Source Code Obfuscation
By Romain Tuesday, September 4 2007 - 16:31 UTC - Vulnerabilities - Permalink
By Romain Tuesday, September 4 2007 - 16:31 UTC - Vulnerabilities - Permalink
Source Code Obfuscation is actually a powerful tool for testers. Whether you use it to obfuscate your bytecode (Java, .NET etc.) or increasing the code complexity of your current source code.
Working at SAMATE we are also playing, tweaking, testing, stressing source code analyzers. And now you see the relation. I'm writing a source code obfuscater in order to increase the complexity of our test cases and see if the tools are still doing well.
Thus, I was able (with good documentation, and yaxx) to create one. It currently only add control flow complexity (and of course renaming classes, functions and variables).
You may have heard about obfuscation in a sense of making the code unreadable for users. This is not what I'm interested in.

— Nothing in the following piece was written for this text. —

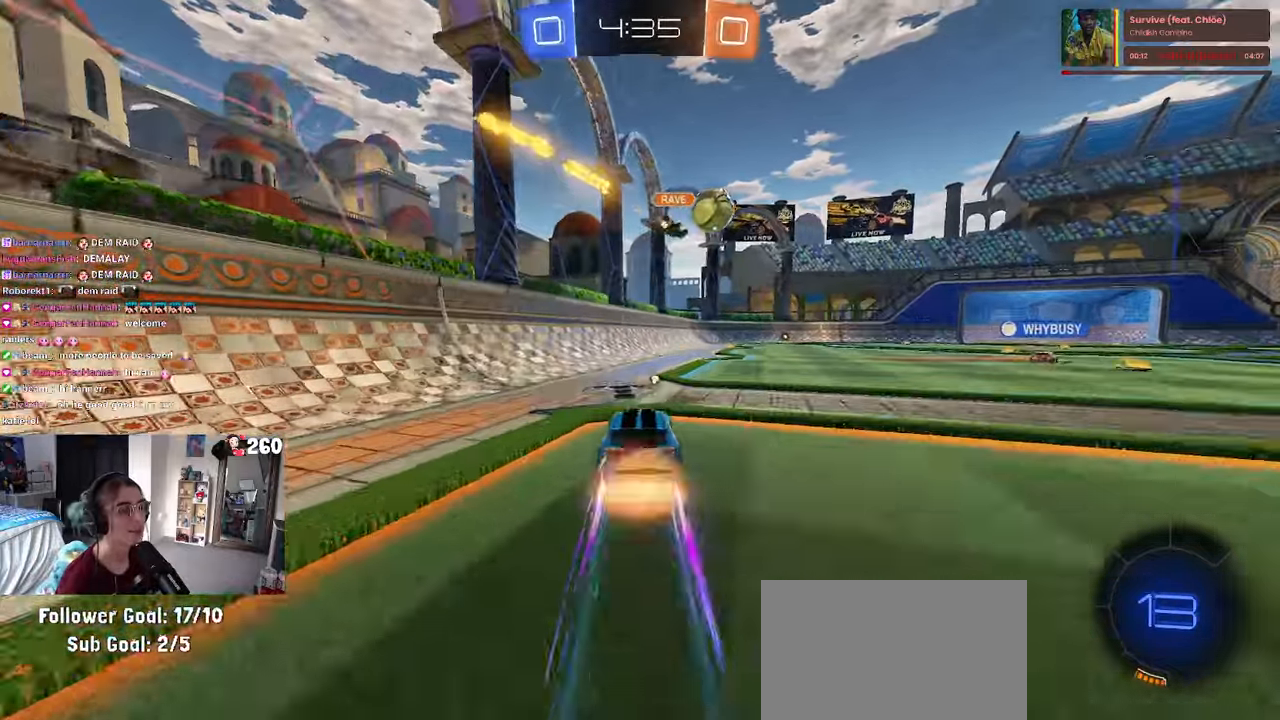
{"buttons": [], "left_stick": "down-right", "right_stick": "center", "events": [[66, "CROSS", "up"], [116, "CROSS", "down"], [166, "left_stick", "down-right"], [250, "CROSS", "up"], [350, "TRIANGLE", "down"], [450, "TRIANGLE", "up"]]}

I want to modify the actually source code, adding some information in it, some tests... I need the outputs of the original program and the obfuscated one to be the same, otherwise we cannot consider the source code as being equivalent.
So for example if I do:
if (var == 0) {
echo 0;
}
I will have the same behavior with this source code:
x = some_value;
if (var == 0 or x*x < 0) {
echo 0;
}
Even though they have the same output, the second one is more complicated since it adds one other test.
To see what it exactly does given this original source code
<?php
$b = 0;
$c = "Salut";
$len = strlen($c);
function fct($a) {
return $a . "_1\n";
}
class T {
function foo() {
echo "test\n";
}
}
echo fct(0);
echo T::foo();
?>
...and by choosing one of my control flow obfuscating pattern
<?php
class rand_class_name {
function rand_func_name_2($rand_name_1) {
return $rand_name_1 + 1;
}
}
function rand_func_name_1($rand_name_2) {
return $rand_name_2 + 1;
}
if (rand_func_name_1(0) > 0 && rand_class_name::rand_func_name_2(0)) {
$enter_the_new_statement;
}
?>
To have this result:
<?php
function HXvE5Plwxp0RSoQM ( $ZMfP98Az96Rq67j6 ) {
return $ZMfP98Az96Rq67j6 + 1 ;
}
class TF03COvMuzXRQcCK {
function Ltghf3a0McCI8RaZ ( $V309os5vQo15ak9b ) {
return $V309os5vQo15ak9b + 1 ;
}
}
$b = 0 ;
$c = "Salut" ;
$len = strlen ( $c ) ;
function fct ( $a ) {
return $a . "_1\n" ;
}
class T {
function foo ( ) {
echo "test\n" ;
}
}
if ( HXvE5Plwxp0RSoQM ( 0 ) > 0 && TF03COvMuzXRQcCK :: Ltghf3a0McCI8RaZ ( 0 ) ) {
echo fct ( 0 ) ;
}
if ( HXvE5Plwxp0RSoQM ( 0 ) > 0 && TF03COvMuzXRQcCK :: Ltghf3a0McCI8RaZ ( 0 ) ) {
echo T :: foo ( ) ;
}
?>
First of all, the engine only works on Abstract Syntax Tree (AST) in order to do powerful manipulation and code refactoring. The idea is to take a couple of transformation patterns (the second source code is in fact a complicated one), and fitting this patterns with the original source code.
The patterns are meta code. You can see that they are in PHP using some names such as $rand_name_1 etc. this means that the engine will generate one unique name for each of them and replace it before the actual refactoring.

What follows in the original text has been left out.